掲載本文:
──────

2015-05-11 00:48:22 | 今読んでる本


生命がマイナスのエントロピーを食べるという表現が熱力学者と生物学双方の反発を招いたシュレージンガーのこの著作は今も尚、大胆な名著である。特に『生物と無生物の間』福岡伸一著の誤解は、文庫本版の2008年の訳者鎮目康夫氏の21世紀あとがきに、福岡氏の著作引用が記載され誤解事例として、指摘されているので引用する。註1
「シュレーディンガーは誤りを犯した。実は、生命は食物に含まれている有機高分子の秩序を負のエントロピーの源として取り入れているのではない。生物はその消化プロセスにおいて、タンパク質にせよ炭水化物にせよ有機高分子に含まれているはずの秩序をことごとく分解し、そこに含まれている情報をむざむざ捨ててから吸収している。なぜならその秩序とは他の生物の情報だったもので、自分自身にはノイズになりうるものだからである。」講談社現代新書150頁」
シュレーディンガーは負のエントロピー源をタンパク質などに求めたのではない。彼の言う非周期性結晶が、遺伝子を乗せたりしている安定な原子間相互作用が、熱力学の法則を超越している時計じかけが生物であるとみなしたのであって的が外れているばかりではない。福岡伸一氏はエントロピー増大の情報概念(他の生物の秩序が消化される)と実際の熱力学に関係する自由エネルギーの取得を直結して誤解している。

熱力学的エントロピーと情報学のエントロピーを混乱させている通俗科学が今も尚巷の知識野郎達に蔓延している。

ともあれ



①無秩序から秩序が生まれる物理仕掛け

②秩序が秩序を生む物理仕掛け

①は、脳内の初観念<自己意識>の始まりと同じである。②は、観念の精神化と同じである。同じというか、相似している。

私の主張する初観念の三つの端緒は
一、情緒
一、直覚
一、愛
いずれにも共通するのは共感という、ないところに観念を直接形成する心のメカニズムが働いている。

──────

解答すべき設問:
a - 本文の内容を2文で要約してください。
b - 本文によれば、福岡伸一氏の著作の引用は、どこで誤解事例として指摘されているか。
c - 初観念と共感についての本文の続きを、最後の文の後から記せ。

データセットの項目:
──────

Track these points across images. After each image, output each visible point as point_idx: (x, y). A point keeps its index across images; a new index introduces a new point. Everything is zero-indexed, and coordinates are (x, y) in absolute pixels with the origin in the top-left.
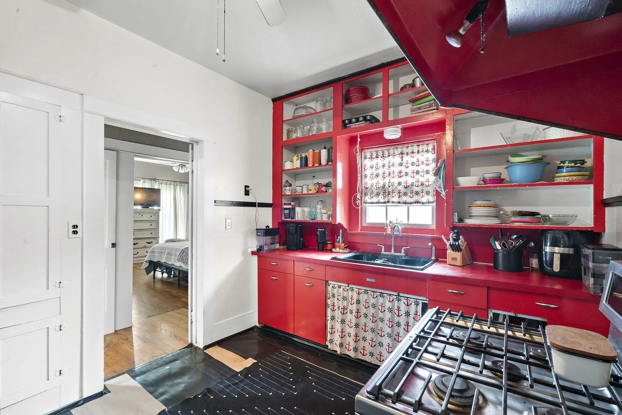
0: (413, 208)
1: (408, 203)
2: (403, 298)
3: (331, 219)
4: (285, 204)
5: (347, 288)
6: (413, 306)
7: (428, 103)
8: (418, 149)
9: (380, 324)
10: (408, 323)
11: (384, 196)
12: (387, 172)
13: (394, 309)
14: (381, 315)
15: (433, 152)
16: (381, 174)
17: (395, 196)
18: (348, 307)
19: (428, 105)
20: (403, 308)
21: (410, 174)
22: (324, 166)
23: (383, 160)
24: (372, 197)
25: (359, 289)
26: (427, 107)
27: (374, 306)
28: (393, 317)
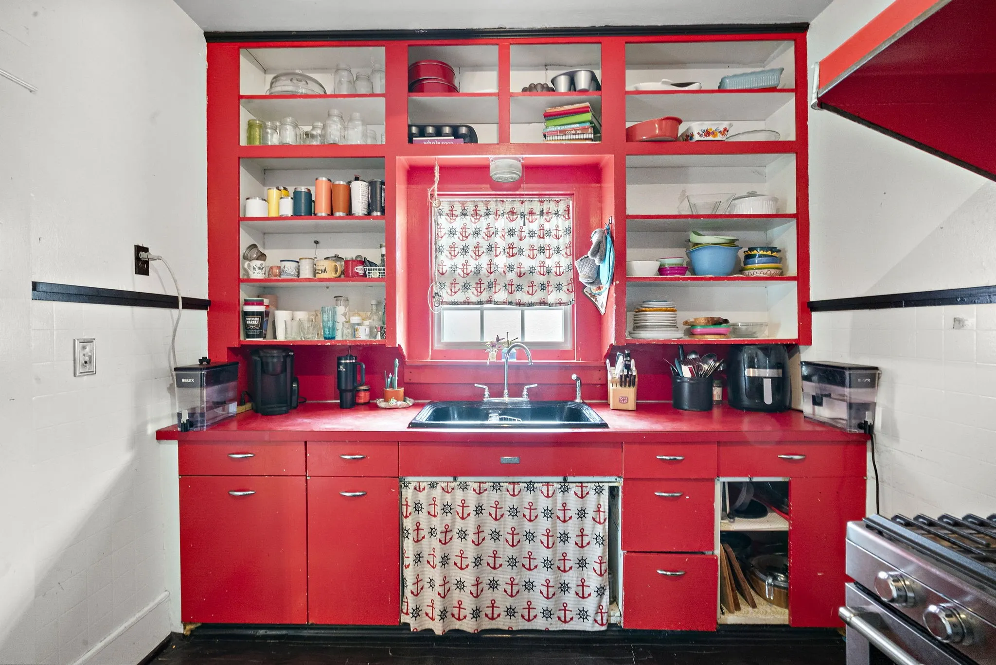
0: (529, 313)
1: (524, 305)
2: (574, 485)
3: (379, 337)
4: (247, 303)
5: (455, 484)
6: (592, 497)
7: (578, 125)
8: (542, 207)
9: (527, 546)
10: (582, 530)
11: (479, 291)
12: (484, 245)
13: (556, 510)
14: (528, 526)
15: (567, 217)
16: (471, 248)
17: (499, 290)
18: (454, 525)
19: (577, 130)
20: (574, 504)
21: (527, 252)
22: (359, 218)
23: (477, 221)
24: (455, 293)
25: (480, 482)
26: (578, 132)
27: (514, 512)
28: (554, 525)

──────

順番の解答:
a - 筆者はシュレーディンガーの著作を今も大胆な名著と評価し、彼は負のエントロピー源を食物の有機高分子に求めたのではないとして、福岡伸一氏の批判を情報概念と熱力学的な自由エネルギーの取得を直結させた誤解だと指摘している。そのうえで、無秩序から秩序が生まれる仕掛けと秩序が秩序を生む仕掛けを初観念の始まりや観念の精神化と相似するものとし、初観念の端緒である情緒・直覚・愛には共感という心のメカニズムが共通して働いていると主張している。

b - 2008年の文庫本版の訳者である鎮目康夫氏の「21世紀あとがき」の中。

c -
ここでは無が自ずから秩序を生む。あるいは意味のない並び、シュレーディンガーの生物で言えば非周期性結晶が自ずから意味を成す。①は遠い生物の進化のある時期の出来事ではなくいつでも起こりうる必然的な自己組織化でなければならない。②秩序が秩序を生む物理仕掛けは比較的エンジニアリングしやすいが①無秩序から秩序が生まれる物理仕掛けは生命では未だに成功していない。それはなぜかというと、先行する秩序が封止しているからに他ならず、そこが自己意識の時間進行性と相似している。

物理的集合を前提に最も単純な関数とでも言うべき線引きが物理的に生まれることに生命の秘密がある。次元の増加という霊の宿り無しにこの偶然の関数が自分自身の秩序を媒介することはないだろう。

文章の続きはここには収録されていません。